The American Civil Liberties Union has filed a brief supporting a challenge to the use of a cellphone tracking device in a federal case in Maryland, arguing that the technology raises "serious Fourth Amendment concerns" and that authorities misled a judge in obtaining a court order.
The case involves a murder-for-hire sting conducted by Baltimore police and the FBI this year, according to court records. Police gave a cellphone to Derrick Smith so he could communicate with an undercover officer, and later used a device known as a stingray to locate the phone.
The device, which was developed for the military, mimics a cellphone tower to force all phones in range to connect to it. Civil liberties advocates say it exposes the information of bystanders.
The stingray helped police pinpoint the phone inside the home of Robert Harrison, who along with Smith is now facing murder-for-hire charges.
The disclosure by authorities that they had used a stingray was a rare admission regarding a technology that police across the country have sought to keep secret, The Baltimore Sun reported this week.
Harrison's attorney, C. Justin Brown, is fighting to suppress the phone evidence on the grounds that its use amounted to a search that was not clearly authorized by a court order.
The government, in its response to Brown's filing, said it could not discuss the technology in detail but that the court order police obtained was appropriate.
In its supporting brief, the ACLU adds to Brown's arguments, saying the device's ability to locate phones inside homes raises questions about whether it is subject to sufficient court oversight.
"No search warrant … would permit the police to search the homes of every house in a neighborhood," the ACLU atorneys wrote. "Yet, with the stingray, the police can do just that, searching every home, vehicle, purse and pocket in a given area without anyone ever learning that their devices were searched by the police."
The organization cites two recent cases, reported by The Baltimore Sun, in which police said they were able to locate a phone inside a home or moving vehicle. Prosecutors in two other Baltimore cases withdrew evidence recently after police told a city judge they couldn't discuss the device.
"In Baltimore," the ACLU wrote, "police are invoking a secret nondisclosure agreement with the federal government to justify affirmative concealment of information about stingray use from judges and defense counsel."

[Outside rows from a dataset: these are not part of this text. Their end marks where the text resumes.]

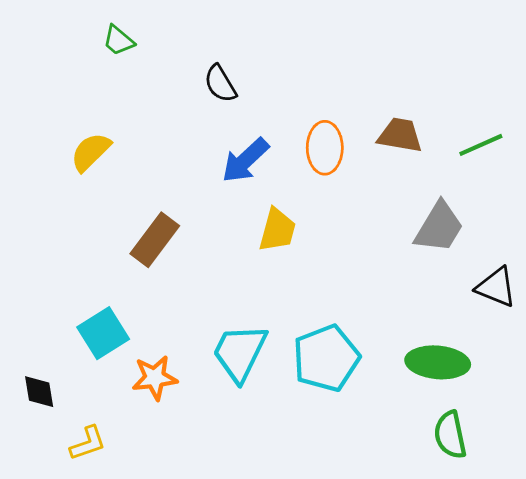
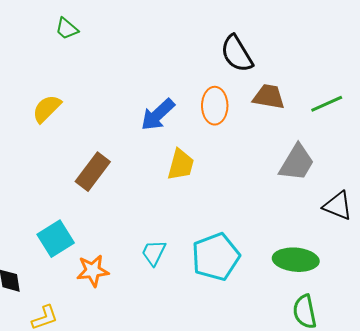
black semicircle: (220, 84) -> (237, 54), moved, size x1.4
cyan trapezoid: (240, 353) -> (154, 253), size x0.6

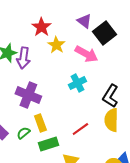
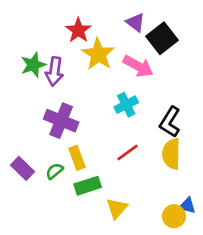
yellow star: (56, 45) -> (98, 54), size x1.4
red line: (80, 129) -> (127, 152), moved

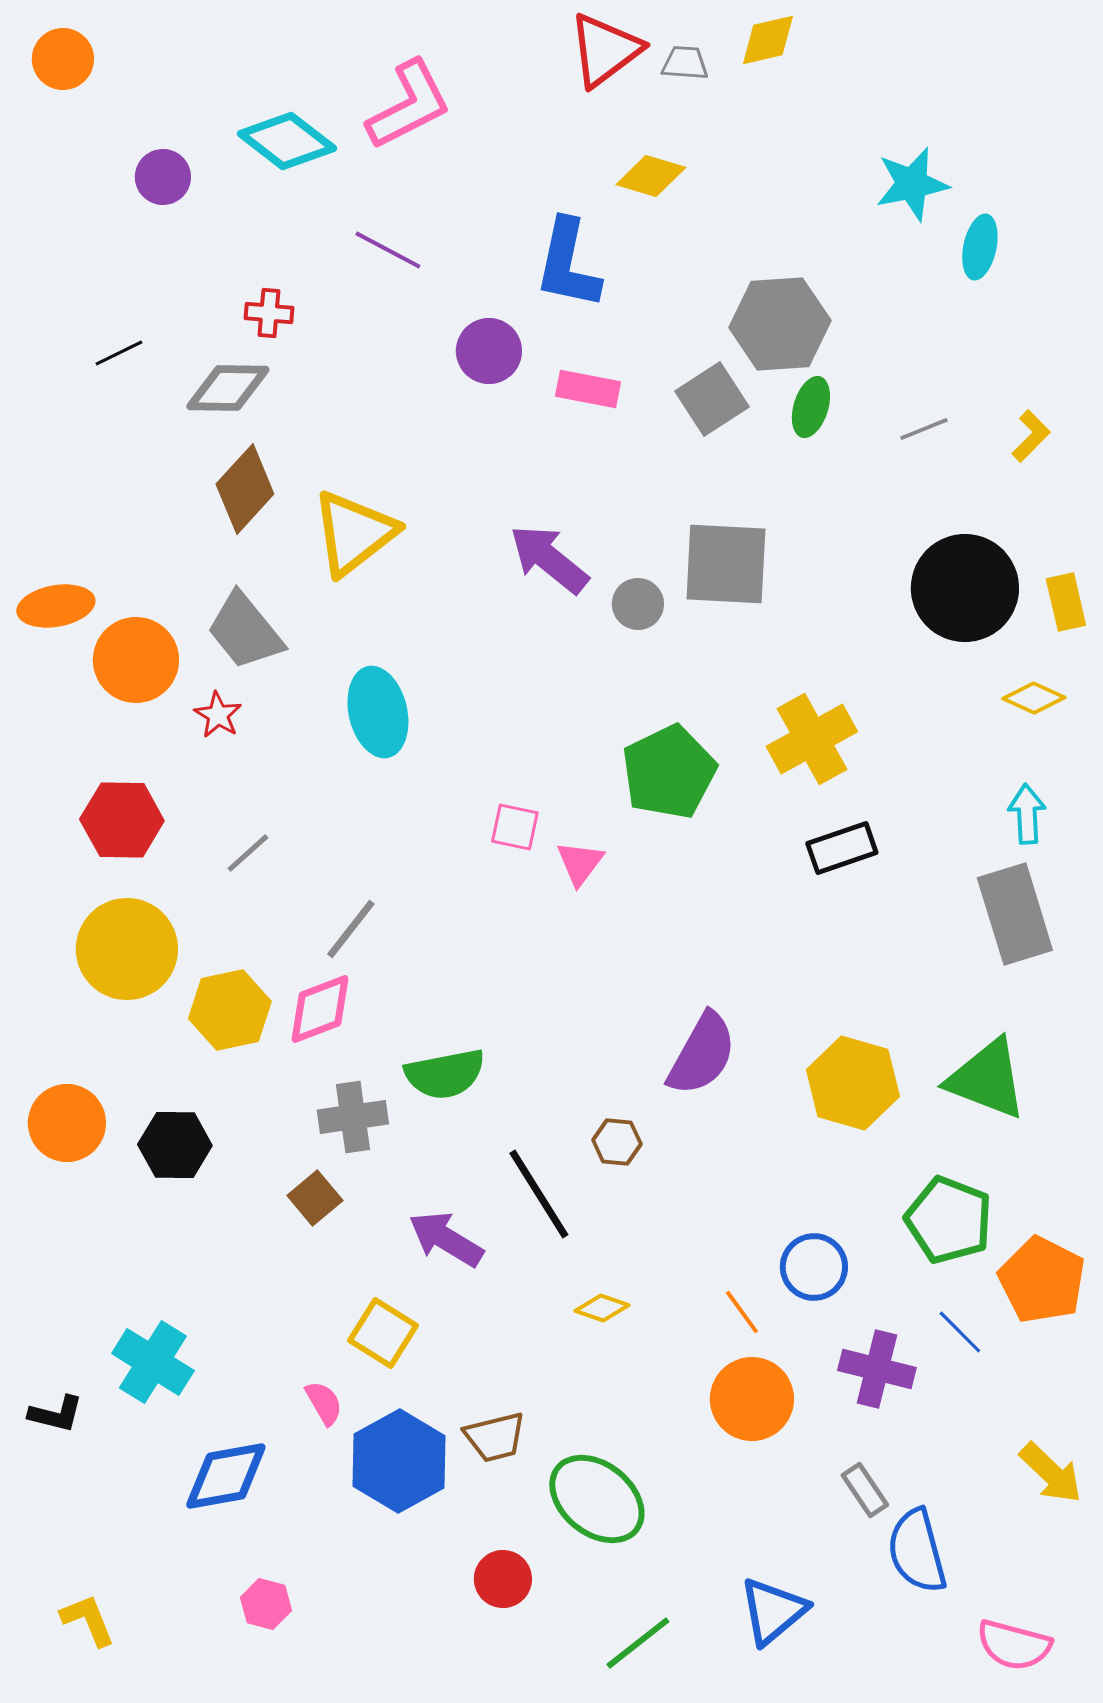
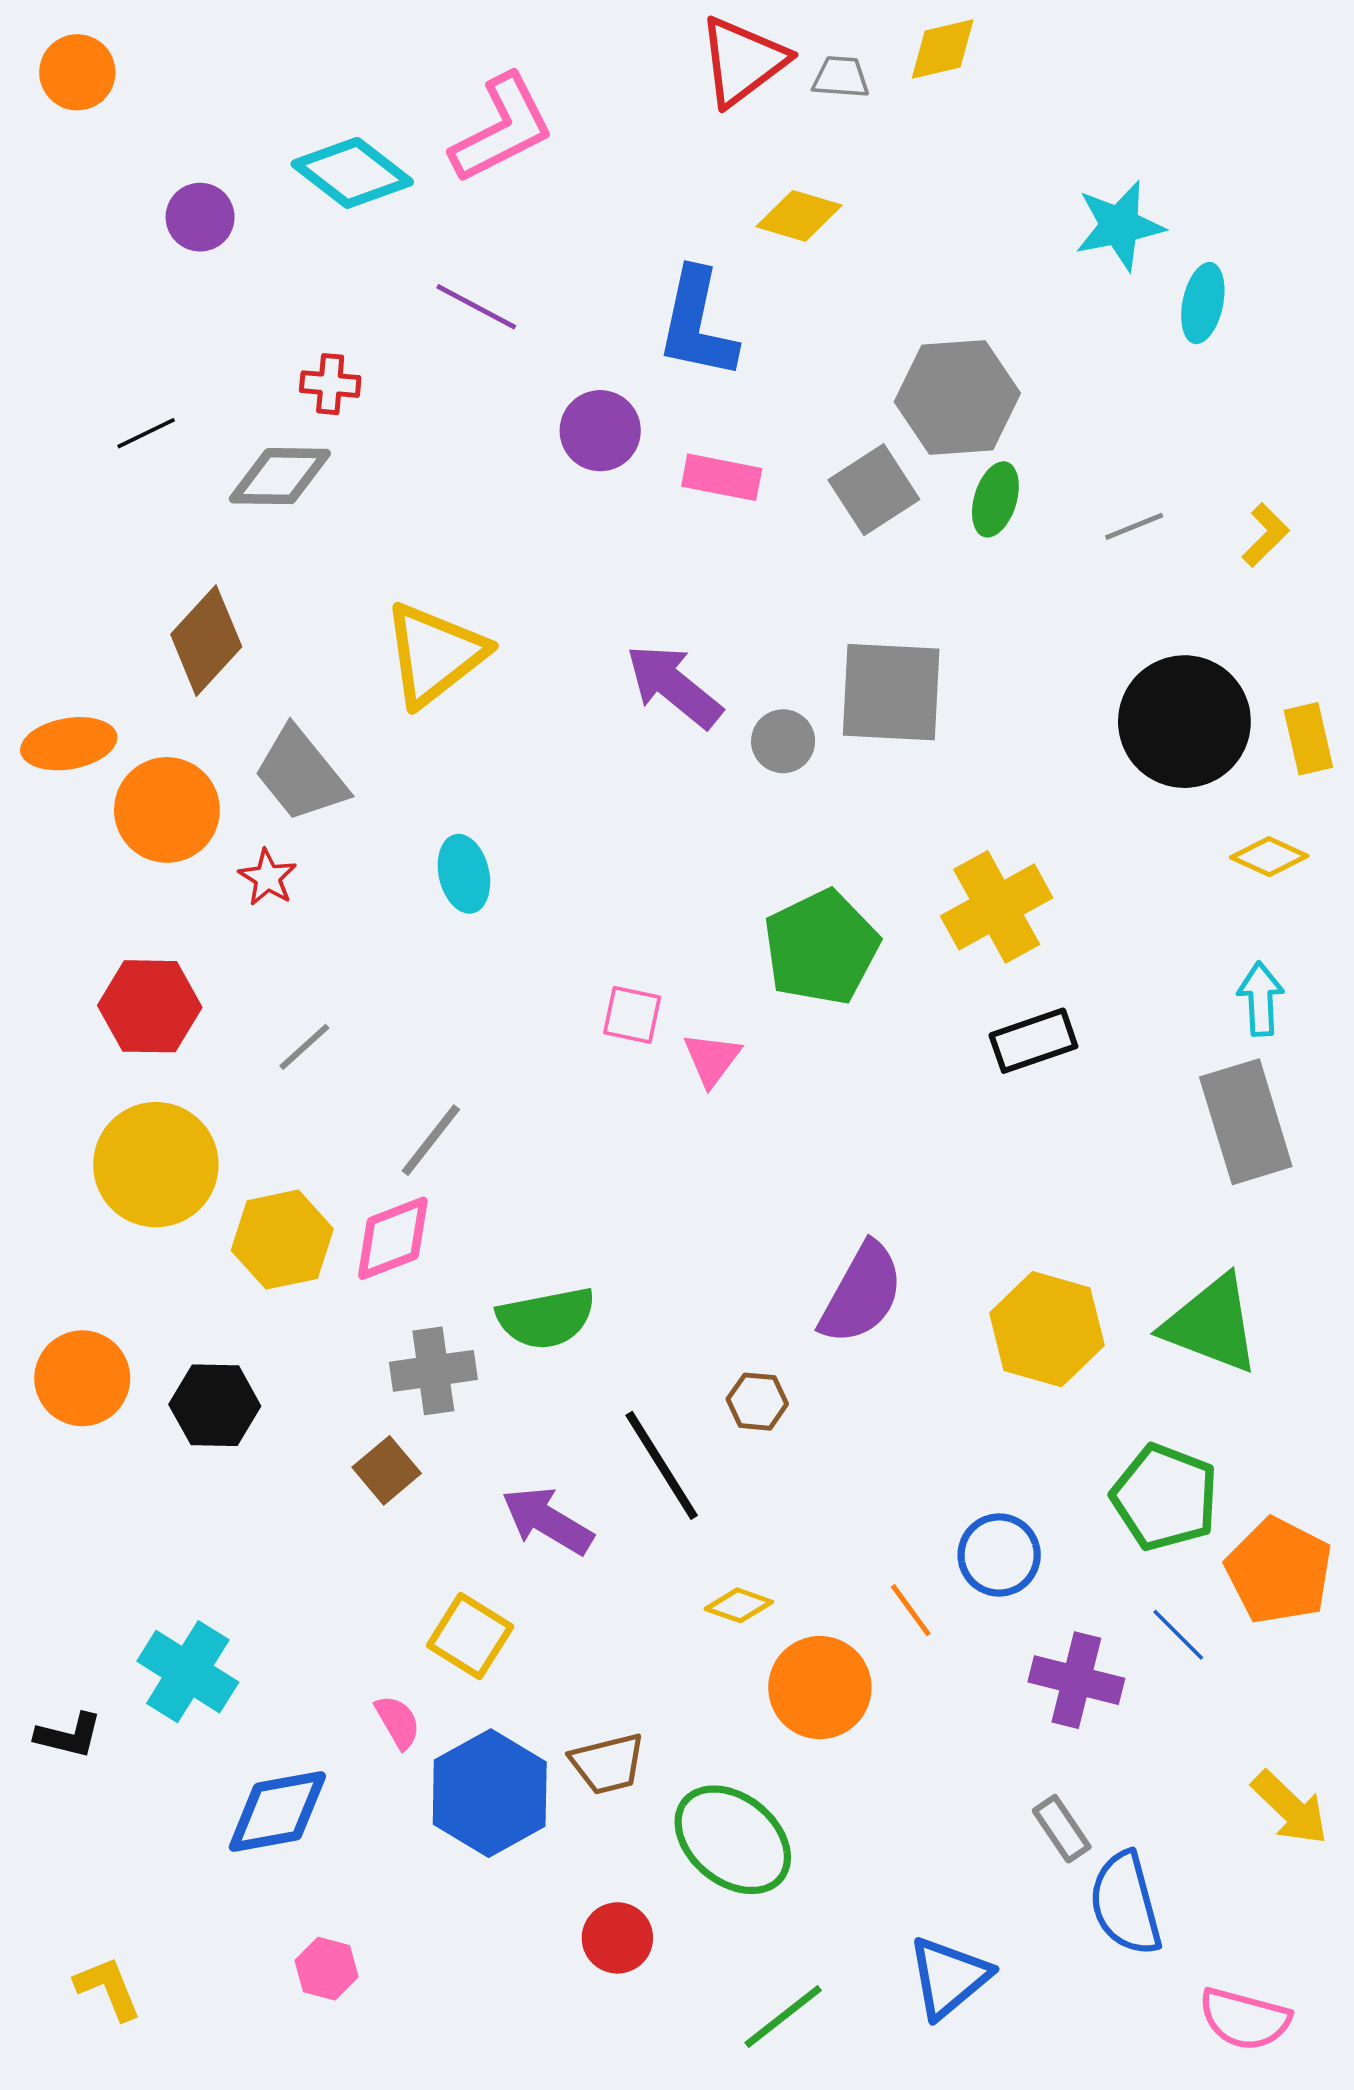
brown diamond: (245, 489) -> (206, 641), moved
cyan ellipse: (378, 712) -> (464, 874), size x0.7
orange circle: (752, 1399) -> (820, 1688), moved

The government said the court order obtained by authorities, called a pen register, covers the technology because it refers to cellular tracking device and GPS location information.
But the ACLU argues that the state's statute for such pen register orders "makes no provision for, or even mention of, a 'cellular tracking device' " and is commonly understood to only include the "trapping" of call log information.
"In addition, there is absolutely no indication in the application or the order that the authorization will subject potentially unlimited numbers of innocent third parties to dragnet surveillance, none of whom will ever receive notice that their phones were tracked and that the search will intrude into constitutionally protected spaces," the ACLU wrote.
The government says it can't discuss stingrays because it would tip off criminals. The ACLU says information about the technology is already in the public domain.
Arguments are scheduled for January.